Pendant toute une année, l'administration Biden, les républicains et les démocrates du Congrès et les médias ont uni leurs forces dans une campagne bipartisane visant à qualifier d'« antisémites » les nombreuses manifestations contre le génocide israélien à Gaza. C'est devenu le fer de lance idéologique d'une campagne maccartiste visant à persécuter et à intimider les étudiants, les professeurs et toute autre personne indignée par le massacre des Palestiniens. Cette accusation est tout à fait calomnieuse et provocatrice, surtout si l'on tient compte de la large participation juive aux manifestations contre le génocide.

Mais confrontés à un antisémitisme réel, effectif et brutal, avec des références grossières aux « gros nez » et autres clichés anti-juifs typiques de la droite néo-nazie, Biden et Harris ne disent rien – même lorsque leurs propres collaborateurs et fonctionnaires sont visés.

Cela démontre, une fois de plus, que la principale préoccupation de l'administration Biden-Harris est la poursuite accélérée de ses politiques de guerre, contre la Russie en Ukraine, contre l'Iran au Moyen-Orient et, en fin de compte, contre la Chine. Les démocrates ont réservé l'accusation d'antisémitisme à la diffamation des opposants à ces guerres impérialistes, retirant ainsi au concept tout véritable contenu politique.

S'attaquer au véritable antisémitisme, dont le foyer naturel est la droite fasciste, saperait leur alliance espérée avec leurs « collègues » républicains dans le soutien bipartisan à l'augmentation de l'aide militaire américaine à l'Ukraine, à l'implication directe des troupes de l'OTAN dans ce conflit et à de nouvelles subventions massives pour Israël en tant que fer de lance militaire de l'intervention impérialiste au Moyen-Orient.

En outre, par leur silence sur l'antisémitisme réel, ils ouvrent la voie aux fascistes pour exploiter l'échec évident du système capitaliste et de ses deux partis, républicains comme démocrates, à organiser une réponse sérieuse et énergique au nombre croissant de catastrophes météorologiques, alimentées par le changement climatique.

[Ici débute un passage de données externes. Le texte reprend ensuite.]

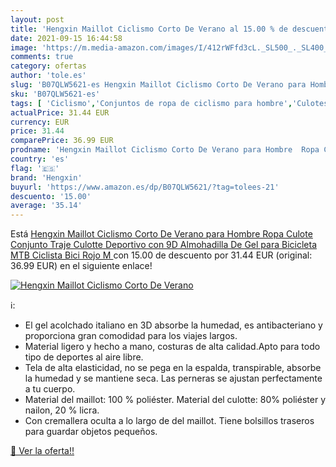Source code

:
 ```yaml
---
layout: post
title: 'Hengxin Maillot Ciclismo Corto De Verano al 15.00 % de descuento'
date: 2021-09-15 16:44:58
image: 'https://m.media-amazon.com/images/I/412rWFfd3cL._SL500_._SL400_.jpg'
comments: true
category: ofertas
author: 'tole.es'
slug: 'B07QLW5621-es Hengxin Maillot Ciclismo Corto De Verano para Hombre Ropa...'
sku: 'B07QLW5621-es'
tags: [ 'Ciclismo','Conjuntos de ropa de ciclismo para hombre','Culotes de ciclismo para hombre','Deportes y aire libre','Partes de abajo de ciclismo para hombre','Ropa de ciclismo','Ropa de ciclismo para hombre','Ropa y equipo para deportes','bicicleta','hengxin', ]
actualPrice: 31.44 EUR
currency: EUR
price: 31.44
comparePrice: 36.99 EUR
prodname: 'Hengxin Maillot Ciclismo Corto De Verano para Hombre  Ropa Culote Conjunto Traje Culotte Deportivo con 9D Almohadilla De Gel para Bicicleta MTB Ciclista Bici  Rojo  M '
country: 'es'
flag: '🇪🇸'
brand: 'Hengxin'
buyurl: 'https://www.amazon.es/dp/B07QLW5621/?tag=tolees-21'
descuento: '15.00'
average: '35.14'
---
```


Está [Hengxin Maillot Ciclismo Corto De Verano para Hombre  Ropa Culote Conjunto Traje Culotte Deportivo con 9D Almohadilla De Gel para Bicicleta MTB Ciclista Bici  Rojo  M ](https://www.amazon.es/dp/B07QLW5621/?tag=tolees-21) con 15.00 de descuento por 31.44 EUR (original: 36.99 EUR) en el siguiente enlace!

[![Hengxin Maillot Ciclismo Corto De Verano](https://m.media-amazon.com/images/I/412rWFfd3cL._SL500_._SL400_.jpg)](https://www.amazon.es/dp/B07QLW5621/?tag=tolees-21)

ℹ️:

- El gel acolchado italiano en 3D absorbe la humedad, es antibacteriano y proporciona gran comodidad para los viajes largos.
- Material ligero y hecho a mano, costuras de alta calidad.Apto para todo tipo de deportes al aire libre.
- Tela de alta elasticidad, no se pega en la espalda, transpirable, absorbe la humedad y se mantiene seca. Las perneras se ajustan perfectamente a tu cuerpo.
- Material del maillot: 100 % poliéster. Material del culotte: 80% poliéster y nailon, 20 % licra.
- Con cremallera oculta a lo largo de del maillot. Tiene bolsillos traseros para guardar objetos pequeños.

[🛒 Ver la oferta!!](https://www.amazon.es/dp/B07QLW5621/?tag=tolees-21)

Les millions de personnes piégées dans des catastrophes comme Helene et Milton, subissant des privations soudaines et massives, perdant leurs maisons et leurs biens même s'ils parviennent à survivre, peuvent voir la disparité entre les besoins sociaux et l'aide apportée par les gouvernements fédéral et des États. Ils peuvent constater l'indifférence manifeste des hauts responsables gouvernementaux – présidents, gouverneurs, membres du cabinet – qui déversent des milliards dans la guerre et les subventions aux entreprises, tout en offrant une aide dérisoire à ceux qui ont été dévastés par les tempêtes. Les fascistes proposent un bouc émissaire pour cette dévastation sociale, et Trump cherche à exploiter la crise pour retourner à la Maison-Blanche.

Une véritable solution à la guerre, aux inégalités sociales et à la destruction de l'environnement naturel ne peut voir le jour qu'à travers une lutte contre la cause première : le système de profit capitaliste. Cela nécessite une mobilisation politique indépendante de la classe ouvrière en tant que force internationale, basée sur le programme de la révolution socialiste mondiale.